Open psychemedia opened 1 year ago

psychemedia commented 1 year ago

The JupyterLab environment will connect to the jupyter kernel but VS Code want.

It looks as if it may be trying to start the kernel using /usr/local/share/jupyter/kernels/python3/kernel.json:

{
 "argv": [
  "python",
  "-m",
  "ipykernel_launcher",
  "-f",
  "{connection_file}"
 ],
 "display_name": "Python 3 (ipykernel)",
 "language": "python",
 "metadata": {
  "debugger": true
 }

but there is no python command, only python3. The kernel.json file is owned by root and, of course, we don't have root access inside the container...

-rw-r--r-- 1 root root 193 Aug 13 2021 /usr/local/share/jupyter/kernels/python3/kernel.json

However, running the devcontainer locally, using:

docker exec -it --user root CONTAINER_NAME /bin/bash

to enter as root, then using vi (ESC-i to insert; ESC : wq to save and quit) then restarting the container and reconnecting the VS Code environment doesn't discover the kernel. So how is Jupyter finding it?

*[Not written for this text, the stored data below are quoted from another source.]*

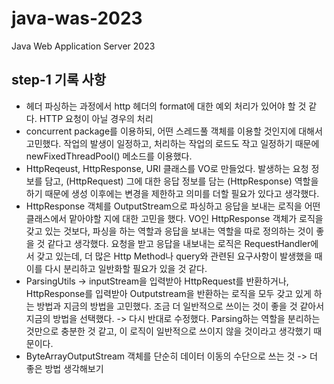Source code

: # java-was-2023

Java Web Application Server 2023

## step-1 기록 사항
- 헤더 파싱하는 과정에서 http 헤더의 format에 대한 예외 처리가 있어야 할 것 같다. HTTP 요청이 아닐 경우의 처리 
- concurrent package를 이용하되, 어떤 스레드풀 객체를 이용할 것인지에 대해서 고민했다. 작업의 발생이 일정하고, 처리하는 작업의 로드도 작고 일정하기 때문에 newFixedThreadPool() 메소드를 이용했다.
- HttpReqeust, HttpResponse, URI 클래스를 VO로 만들었다. 발생하는 요청 정보를 담고, (HttpRequest) 그에 대한 응답 정보를 담는 (HttpResponse) 역할을 하기 때문에 생성 이후에는 변경을 제한하고 의미를 더할 필요가 있다고 생각했다.
- HttpResponse 객체를 OutputStream으로 파싱하고 응답을 보내는 로직을 어떤 클래스에서 맡아야할 지에 대한 고민을 했다. VO인 HttpResponse 객체가 로직을 갖고 있는 것보다, 파싱을 하는 역할과 응답을 보내는 역할을 따로 정의하는 것이 좋을 것 같다고 생각했다.
  요청을 받고 응답을 내보내는 로직은 RequestHandler에서 갖고 있는데, 더 많은 Http Method나 query와 관련된 요구사항이 발생했을 때 이를 다시 분리하고 일반화할 필요가 있을 것 같다.
- ParsingUtils -> inputStream을 입력받아 HttpRequest를 반환하거나, HttpResponse를 입력받아 Outputstream을 반환하는 로직을 모두 갖고 있게 하는 방법과 지금의 방법을 고민했다. 
  조금 더 일반적으로 쓰이는 것이 좋을 것 같아서 지금의 방법을 선택했다. -> 다시 반대로 수정했다. Parsing하는 역할을 분리하는 것만으로 충분한 것 같고, 이 로직이 일반적으로 쓰이지 않을 것이라고 생각했기 때문이다.
- ByteArrayOutputStream 객체를 단순히 데이터 이동의 수단으로 쓰는 것 -> 더 좋은 방법 생각해보기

The jupyter kernelspec list command inside the container gives just:

/usr/local/share/jupyter/kernels/python3

so that is the right path?

So what is {connection_file}??? Ah, just the name to give the file, maybe...

psychemedia commented 1 year ago

Hmmm... Running python in the container works from the VS Code terminal inside the container locally, but not in the remote Codespace?

psychemedia commented 1 year ago

Fixing the kernel.json file in https://github.com/ouseful-testing/codespace-tm351-test via a docker-compose rebuild of the container to modify the kernel.json file fixed things?

FROM ouvocl/vce-tm351-jh:22j-b6

USER root
RUN sed -i 's/  "python",/  "python3",/g' /usr/local/share/jupyter/kernels/python3/kernel.json

USER $NB_USER

But try to replace the image with the compose led rebuild in this repo just errored. Simplest thing may be just to make sure the container works by modding it and pushing an update to Dockerhub.

But then again - maybe not... it seems we are finding another Python environment, not the intended one????

I note there is also a python-is-python3 Linux package for Linux 20+ that will use python as an alias for python3.

psychemedia commented 1 year ago

Don't use a kernel - just use the environment.